## Provided records
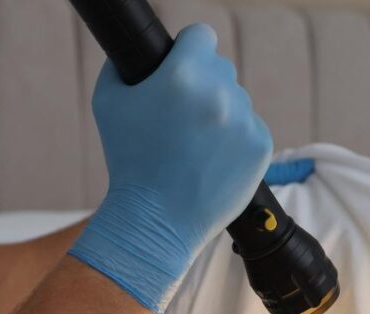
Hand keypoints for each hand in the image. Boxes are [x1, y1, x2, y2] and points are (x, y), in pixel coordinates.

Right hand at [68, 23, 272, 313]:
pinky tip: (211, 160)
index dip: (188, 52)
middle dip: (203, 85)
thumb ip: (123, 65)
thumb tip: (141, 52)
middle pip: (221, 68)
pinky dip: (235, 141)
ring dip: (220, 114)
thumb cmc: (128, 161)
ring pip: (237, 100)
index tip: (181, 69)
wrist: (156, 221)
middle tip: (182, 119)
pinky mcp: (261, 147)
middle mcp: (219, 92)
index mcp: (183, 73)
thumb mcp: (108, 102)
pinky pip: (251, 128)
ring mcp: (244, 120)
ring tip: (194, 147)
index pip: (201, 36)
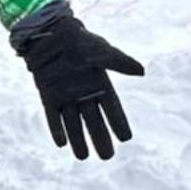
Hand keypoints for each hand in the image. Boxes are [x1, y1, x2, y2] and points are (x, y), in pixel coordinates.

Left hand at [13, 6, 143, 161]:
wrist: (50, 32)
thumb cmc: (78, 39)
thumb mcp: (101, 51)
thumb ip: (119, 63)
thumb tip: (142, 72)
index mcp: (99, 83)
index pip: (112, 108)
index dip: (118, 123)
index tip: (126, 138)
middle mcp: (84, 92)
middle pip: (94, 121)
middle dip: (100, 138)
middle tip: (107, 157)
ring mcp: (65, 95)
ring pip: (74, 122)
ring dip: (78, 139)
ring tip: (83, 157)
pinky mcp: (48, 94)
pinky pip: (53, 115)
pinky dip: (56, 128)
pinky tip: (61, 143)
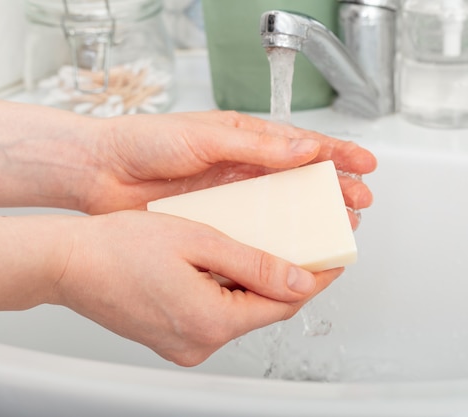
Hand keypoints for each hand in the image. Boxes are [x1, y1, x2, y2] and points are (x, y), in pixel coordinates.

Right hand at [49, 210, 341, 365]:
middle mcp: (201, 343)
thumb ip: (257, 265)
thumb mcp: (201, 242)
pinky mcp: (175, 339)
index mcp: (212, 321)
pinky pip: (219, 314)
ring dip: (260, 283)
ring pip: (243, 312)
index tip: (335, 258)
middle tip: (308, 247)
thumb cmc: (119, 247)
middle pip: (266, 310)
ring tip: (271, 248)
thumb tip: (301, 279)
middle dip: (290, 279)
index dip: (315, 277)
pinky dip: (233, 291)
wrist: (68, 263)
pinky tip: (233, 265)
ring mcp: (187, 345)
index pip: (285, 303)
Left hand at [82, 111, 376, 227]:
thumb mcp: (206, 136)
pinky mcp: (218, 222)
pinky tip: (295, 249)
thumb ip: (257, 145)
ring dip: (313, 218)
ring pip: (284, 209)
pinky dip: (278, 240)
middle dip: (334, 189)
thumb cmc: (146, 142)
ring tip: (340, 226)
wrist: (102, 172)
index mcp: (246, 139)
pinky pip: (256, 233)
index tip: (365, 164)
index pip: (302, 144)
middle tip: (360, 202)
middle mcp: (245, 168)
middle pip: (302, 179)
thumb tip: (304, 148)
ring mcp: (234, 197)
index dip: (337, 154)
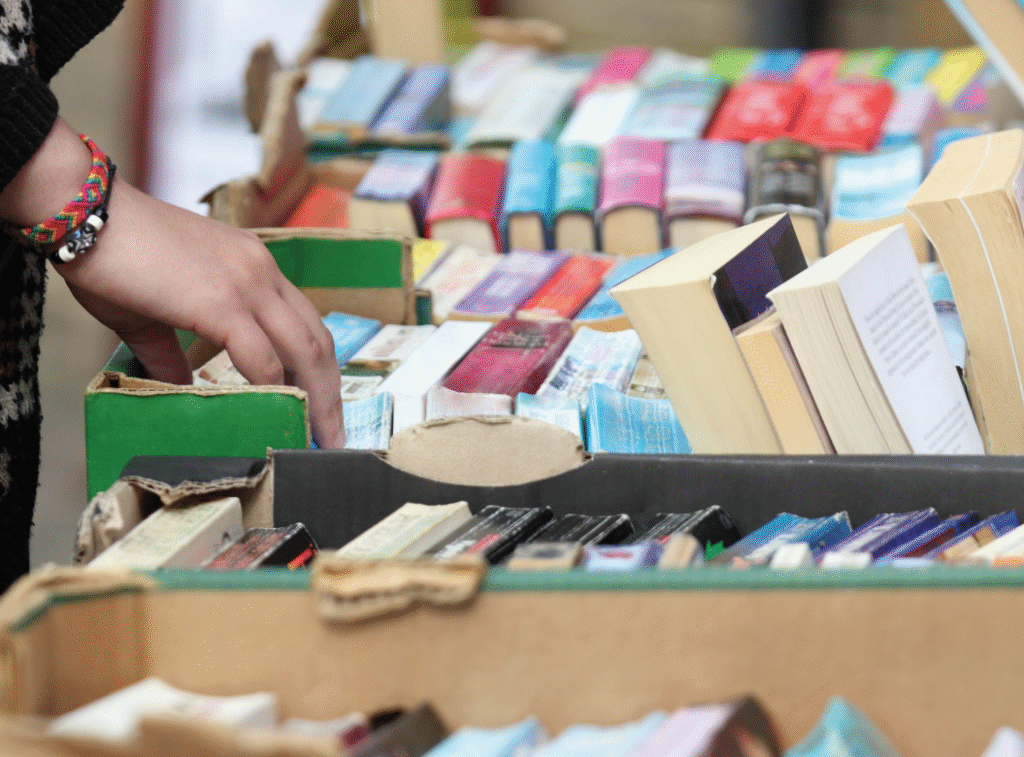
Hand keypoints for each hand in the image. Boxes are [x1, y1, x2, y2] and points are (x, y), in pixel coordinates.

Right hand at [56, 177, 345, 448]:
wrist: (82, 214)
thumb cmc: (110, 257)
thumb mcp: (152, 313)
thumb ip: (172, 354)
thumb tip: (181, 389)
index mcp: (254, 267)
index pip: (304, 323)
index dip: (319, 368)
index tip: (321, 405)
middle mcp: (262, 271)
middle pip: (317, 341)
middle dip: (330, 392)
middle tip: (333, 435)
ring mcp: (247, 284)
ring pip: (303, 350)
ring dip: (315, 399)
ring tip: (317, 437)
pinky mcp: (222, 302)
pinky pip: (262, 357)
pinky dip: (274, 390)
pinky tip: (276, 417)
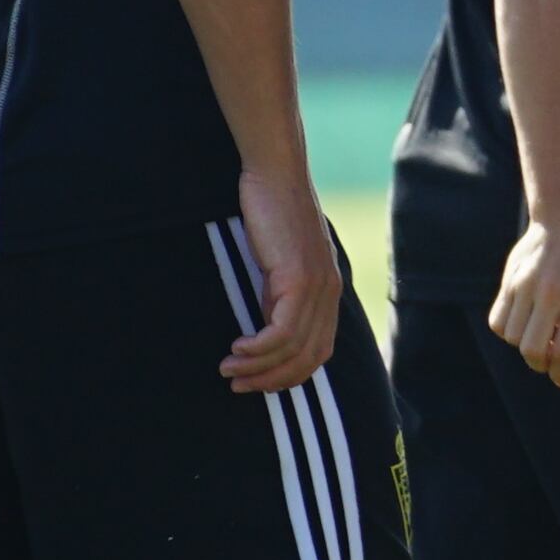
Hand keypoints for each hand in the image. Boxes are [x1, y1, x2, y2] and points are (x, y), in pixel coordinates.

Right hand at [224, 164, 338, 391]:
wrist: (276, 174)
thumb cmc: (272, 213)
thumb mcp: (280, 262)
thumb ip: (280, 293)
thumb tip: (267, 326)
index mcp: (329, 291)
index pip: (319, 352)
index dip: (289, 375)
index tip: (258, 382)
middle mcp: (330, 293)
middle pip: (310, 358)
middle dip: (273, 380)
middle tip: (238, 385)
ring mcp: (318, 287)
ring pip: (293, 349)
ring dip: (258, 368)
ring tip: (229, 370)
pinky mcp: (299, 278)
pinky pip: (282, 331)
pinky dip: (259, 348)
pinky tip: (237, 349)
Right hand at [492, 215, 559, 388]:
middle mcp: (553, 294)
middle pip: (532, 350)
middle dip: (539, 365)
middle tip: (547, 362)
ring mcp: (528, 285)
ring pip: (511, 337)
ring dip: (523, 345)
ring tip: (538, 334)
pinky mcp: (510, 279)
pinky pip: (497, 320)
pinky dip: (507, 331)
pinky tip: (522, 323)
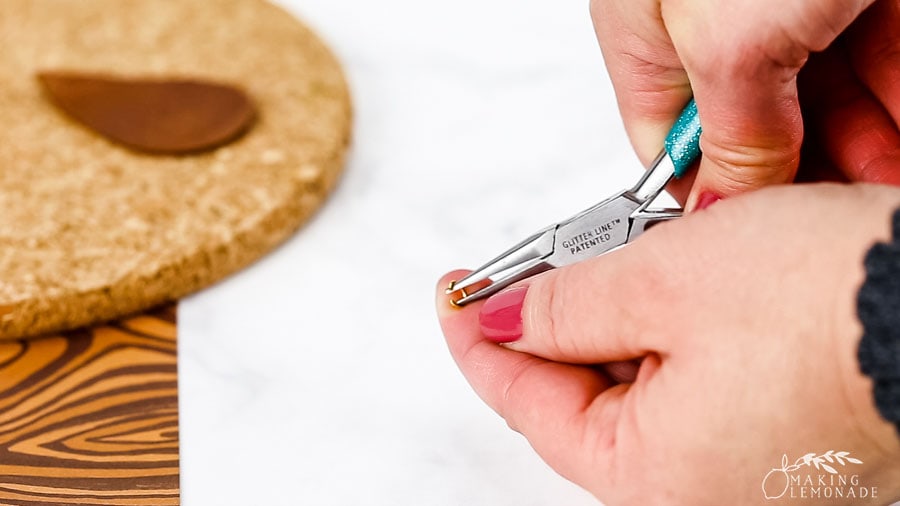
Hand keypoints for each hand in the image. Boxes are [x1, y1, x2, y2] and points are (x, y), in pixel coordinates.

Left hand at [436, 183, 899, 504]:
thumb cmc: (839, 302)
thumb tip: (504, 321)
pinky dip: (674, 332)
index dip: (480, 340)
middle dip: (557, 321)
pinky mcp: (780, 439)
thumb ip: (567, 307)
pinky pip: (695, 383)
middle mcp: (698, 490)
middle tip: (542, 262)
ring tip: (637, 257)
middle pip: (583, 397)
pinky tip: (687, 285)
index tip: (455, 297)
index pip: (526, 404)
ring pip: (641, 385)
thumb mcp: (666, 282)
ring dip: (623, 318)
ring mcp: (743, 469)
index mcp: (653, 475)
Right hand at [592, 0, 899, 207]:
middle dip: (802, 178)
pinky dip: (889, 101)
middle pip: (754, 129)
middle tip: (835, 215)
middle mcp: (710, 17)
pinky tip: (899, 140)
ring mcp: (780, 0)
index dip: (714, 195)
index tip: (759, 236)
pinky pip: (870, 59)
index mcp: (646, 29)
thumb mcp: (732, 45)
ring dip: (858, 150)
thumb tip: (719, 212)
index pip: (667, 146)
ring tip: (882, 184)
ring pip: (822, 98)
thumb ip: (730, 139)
---
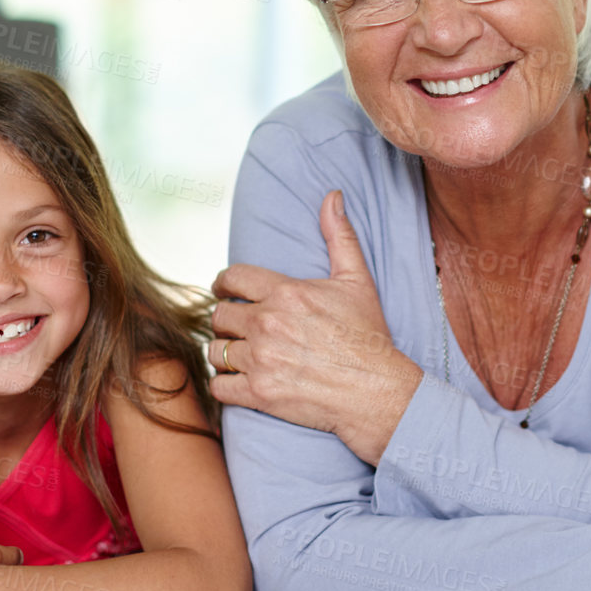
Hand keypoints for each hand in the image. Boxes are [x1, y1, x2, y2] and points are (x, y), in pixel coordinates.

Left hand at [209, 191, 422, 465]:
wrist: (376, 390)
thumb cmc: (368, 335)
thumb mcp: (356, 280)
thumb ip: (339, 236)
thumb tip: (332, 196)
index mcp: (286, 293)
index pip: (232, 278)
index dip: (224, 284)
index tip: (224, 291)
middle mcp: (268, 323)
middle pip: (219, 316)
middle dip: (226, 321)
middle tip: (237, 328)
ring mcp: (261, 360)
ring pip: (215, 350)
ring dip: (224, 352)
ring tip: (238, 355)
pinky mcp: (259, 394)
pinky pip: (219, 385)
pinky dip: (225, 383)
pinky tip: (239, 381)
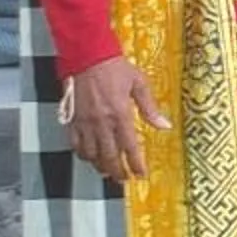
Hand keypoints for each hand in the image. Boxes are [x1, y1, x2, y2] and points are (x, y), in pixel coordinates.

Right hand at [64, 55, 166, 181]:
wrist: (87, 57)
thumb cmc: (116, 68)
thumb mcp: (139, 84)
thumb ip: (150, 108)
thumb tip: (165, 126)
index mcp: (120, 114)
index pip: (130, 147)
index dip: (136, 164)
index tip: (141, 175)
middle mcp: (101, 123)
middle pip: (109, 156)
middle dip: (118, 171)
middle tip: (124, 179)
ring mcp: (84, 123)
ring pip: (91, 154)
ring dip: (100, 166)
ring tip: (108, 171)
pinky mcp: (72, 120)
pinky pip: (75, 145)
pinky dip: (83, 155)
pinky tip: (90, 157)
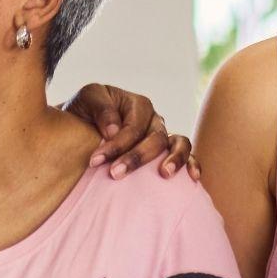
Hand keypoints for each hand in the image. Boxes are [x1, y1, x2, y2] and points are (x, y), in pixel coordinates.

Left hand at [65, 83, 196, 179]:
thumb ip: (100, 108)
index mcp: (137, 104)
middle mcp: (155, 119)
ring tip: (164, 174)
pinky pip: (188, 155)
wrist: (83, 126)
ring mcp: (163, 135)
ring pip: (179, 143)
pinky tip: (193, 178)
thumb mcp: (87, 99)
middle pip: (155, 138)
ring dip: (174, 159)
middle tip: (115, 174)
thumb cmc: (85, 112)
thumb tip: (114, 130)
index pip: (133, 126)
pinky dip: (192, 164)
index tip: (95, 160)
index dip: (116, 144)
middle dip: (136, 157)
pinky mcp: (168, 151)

## Description of the task
Please give the number of lines above that hold the word "Right", and only that number.

## Solution to the exercise
7